-- Extract to read follows --

I don’t! That’s how I get to keep it!”
Hitchcock’s macabre pulp masterpiece begins with the most dangerous piece of tax evasion in movie history. Sweaty, leery, cowboy-hatted businessman Tom Cassidy has come into the office of a Phoenix realtor, George Lowery, to close a house purchase in cash: an ostentatious wedding present for his 18-year-old daughter, due to get hitched the next day.
He boasts to the secretary, Marion Crane, that the $40,000 he’s waving under her nose has been amassed without reference to the tax authorities. He even brags that he never carries more than he can afford to lose. In a shrewd instant, Marion reaches a conclusion Hitchcock cleverly never spells out. If she steals his money, he can take the hit and won’t call the cops because that would alert the IRS. She’s right. As things turn out, Cassidy only engages a private detective, the stolid Arbogast. But her fantasies of Cassidy’s rage-filled threats about getting his money back are weirdly prescient: “If any of it’s missing, I’ll replace it with her fine soft flesh!” What a very psycho image.
Lost and disorientated on the rainy highway, runaway Marion winds up in a remote motel – not so different from the hotels where she enjoyed furtive lunch hours of passion with her lover. It is run by a strange taxidermy enthusiast, Norman Bates, played by a saturnine Anthony Perkins.

-- Extract to read concluded --

### Work request
Carry the passage on Hitchcock's film forward from its last sentence. The lines that come next are not required.

-- The data follows --

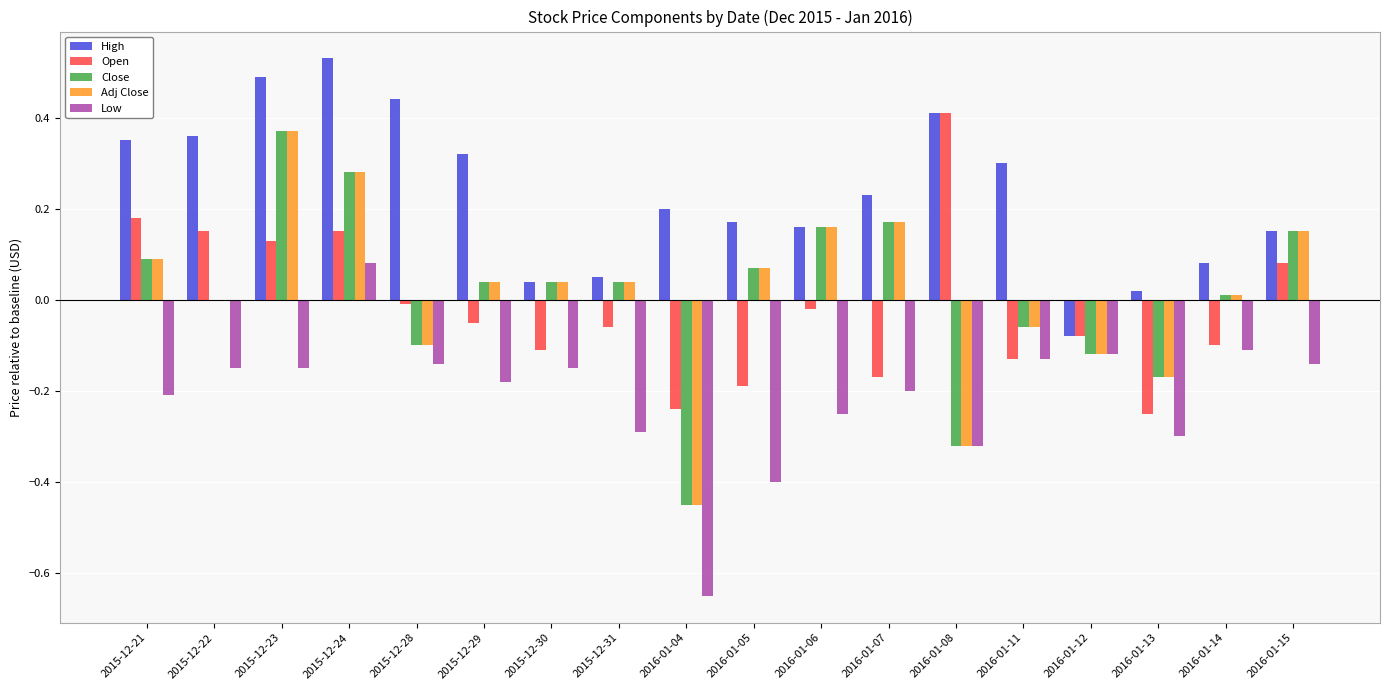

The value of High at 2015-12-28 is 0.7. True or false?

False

-- The data concluded --

### Response below
Hitchcock’s low-budget, black-and-white shocker looks like a bad dream of crystalline clarity and detail, ushered in with crazed operatic intensity by Bernard Herrmann’s superb score. There are moments in which it appears to decelerate to a floating slo-mo: Arbogast (Martin Balsam) climbing the stairs; Marion’s sister Lila (Vera Miles) approaching Norman’s house, her eyes stark and terrified. And then Hitchcock will stamp hard on the accelerator pedal, most famously for the shower scene in which Marion (Janet Leigh) will meet her destiny. For all its jagged cuts and shrieking violin stabs, it somehow seems as substantial as an entire second act, as if half an hour’s dramatic incident has been compressed into one dense and horrible mass. (It took Hitchcock seven days to film, out of a 30-day shooting schedule.)
Psycho is the sort of brilliant, nimble, cheap movie you’d expect from a young hotshot at the beginning of his career. But Hitchcock was 61, known for classy and elegant films with high production values, and he was reaching what many saw as the end of an illustrious career. Yet Psycho gave Hitchcock a quantum leap to further greatness.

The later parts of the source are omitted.